The determination of the clinical dose of ivosidenib for the expansion portion of the study was based on PD (2-HG inhibition), PK, safety, and efficacy data from the dose escalation portion. Data from the combined dose escalation and expansion portions confirmed that the dose regimen of 500 mg QD ivosidenib appears appropriate for the treatment of patients with advanced solid tumors with an IDH1 mutation.

In patients with cholangiocarcinoma/chondrosarcoma, after multiple doses of ivosidenib, plasma 2-HG levels were substantially reduced (by up to 98%), to concentrations similar to those seen in healthy subjects, at all dose levels tested. No additional 2-HG inhibition was observed at doses >500 mg QD compared with 500 mg QD, while doses <500 mg QD appeared to be associated with lower levels of inhibition (although the sample size precluded statistical comparison). Continuous treatment with 500 mg QD was shown to provide persistent 2-HG inhibition, with no decrease in 2-HG inhibition over the whole treatment period. Unlike other solid tumor indications, plasma 2-HG does not appear to be a robust PD marker in the glioma population, which may be due to the anatomical location of the tumor. A perioperative study in patients with non-enhancing, IDH1-mutated, low-grade gliomas is being conducted to determine the concentration of ivosidenib and 2-HG in tumors following presurgical treatment with ivosidenib (clinicaltrials.gov NCT03343197). This study is ongoing and aims to confirm the optimal dose of ivosidenib in future glioma studies.

None of the intrinsic patient factors assessed, including renal and hepatic function, had an effect on ivosidenib exposure. Concomitant administration of weak CYP3A4 inhibitors or weak CYP3A4 inducers did not appear to affect the plasma clearance of ivosidenib. These results suggest that dose adjustment based on intrinsic patient factors or concomitant use of weak CYP3A4 inhibitors/inducers is not required.

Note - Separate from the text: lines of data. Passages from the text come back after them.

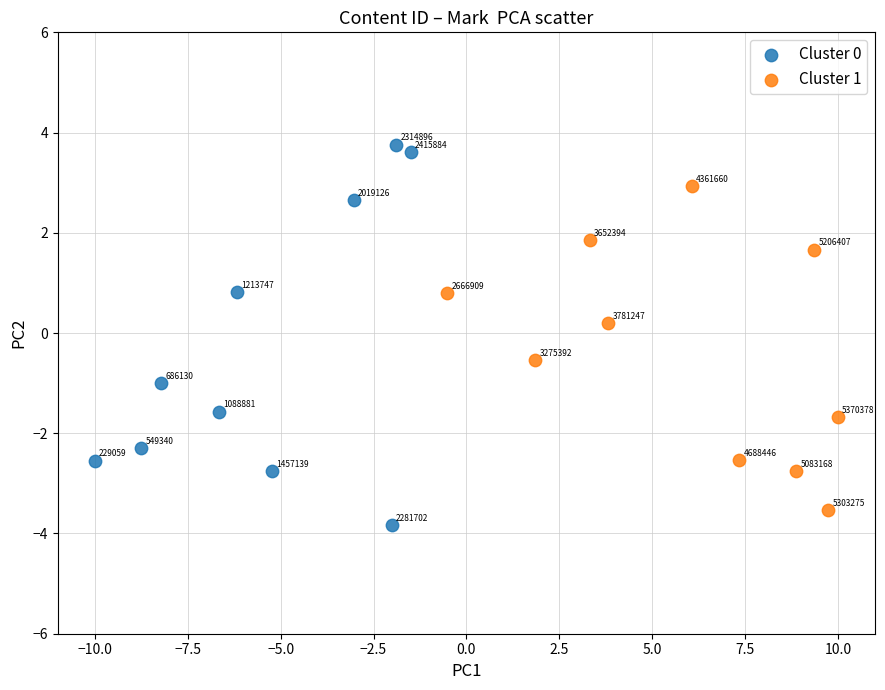

Which series reaches the minimum Y coordinate?

Cluster 0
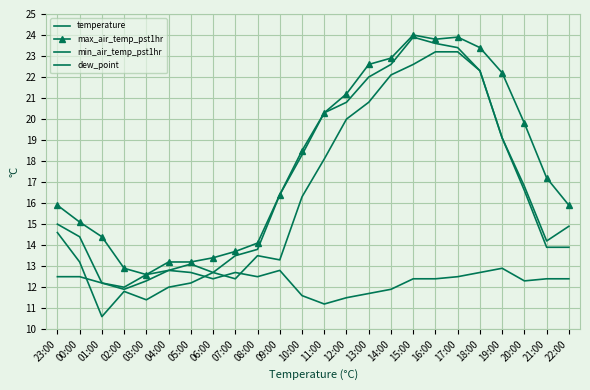

What is the smallest value displayed?

10.6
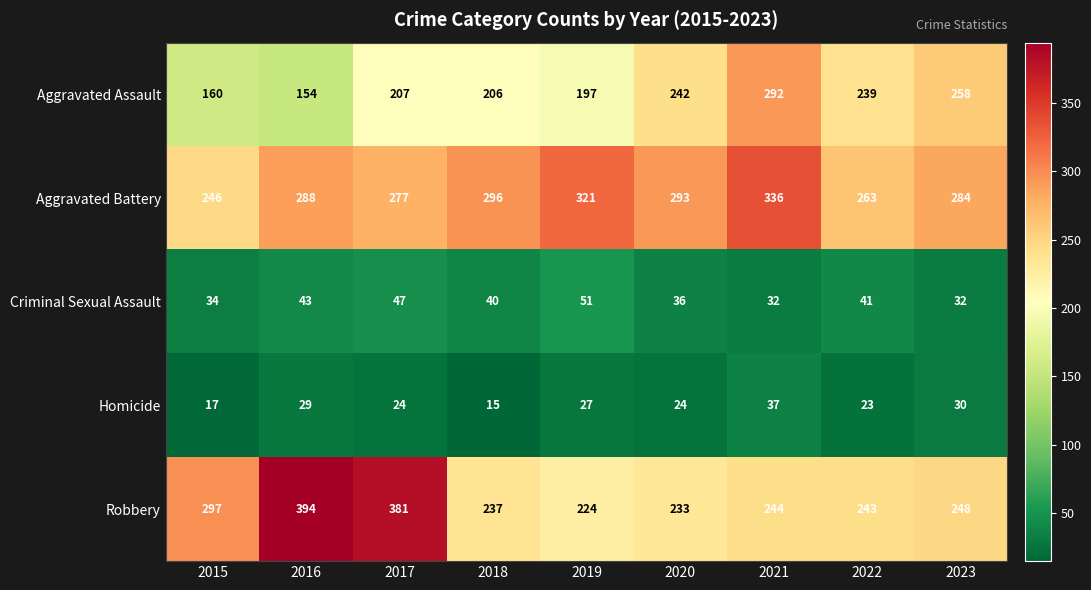

At how many categories does at least one series exceed 42?

9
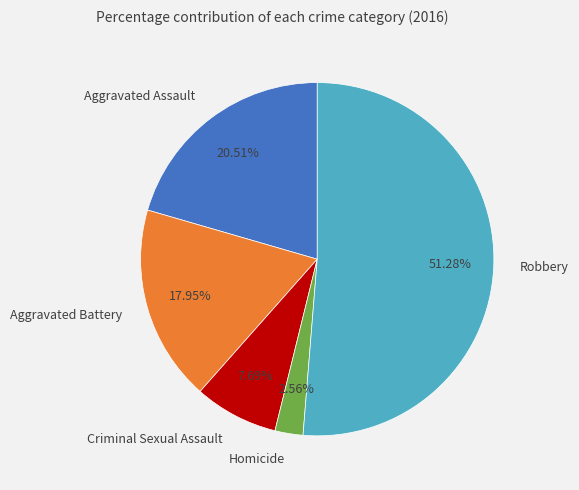

Does any single category account for the majority?

Yes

The PK/PD analyses reported here indicate that ivosidenib has flat exposure-safety and exposure-efficacy relationships within the dose range tested. There was no observed effect of exposure on the incidence of any of the adverse events or safety endpoints assessed, and the exposure distribution was similar across all clinical response categories.

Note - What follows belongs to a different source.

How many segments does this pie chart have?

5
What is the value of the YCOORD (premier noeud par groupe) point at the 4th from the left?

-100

As reported elsewhere, ivosidenib has demonstrated encouraging preliminary clinical activity at a dose of 500 mg QD among the cholangiocarcinoma, chondrosarcoma, and non-enhancing glioma populations and is generally well tolerated, with an acceptable toxicity profile and few dose reductions or discontinuations owing to adverse events [11,12,13,14]. The data reported here demonstrate that ivosidenib has a favorable PK profile in patients with IDH1-mutated solid tumors, with robust suppression of plasma 2-HG in patients with cholangiocarcinoma or chondrosarcoma. The exposure-efficacy and exposure-safety results, combined with the consistency of the clinical benefit observed, suggest that ivosidenib 500 mg QD is an appropriate dose for the treatment of patients with IDH1-mutant advanced solid tumors.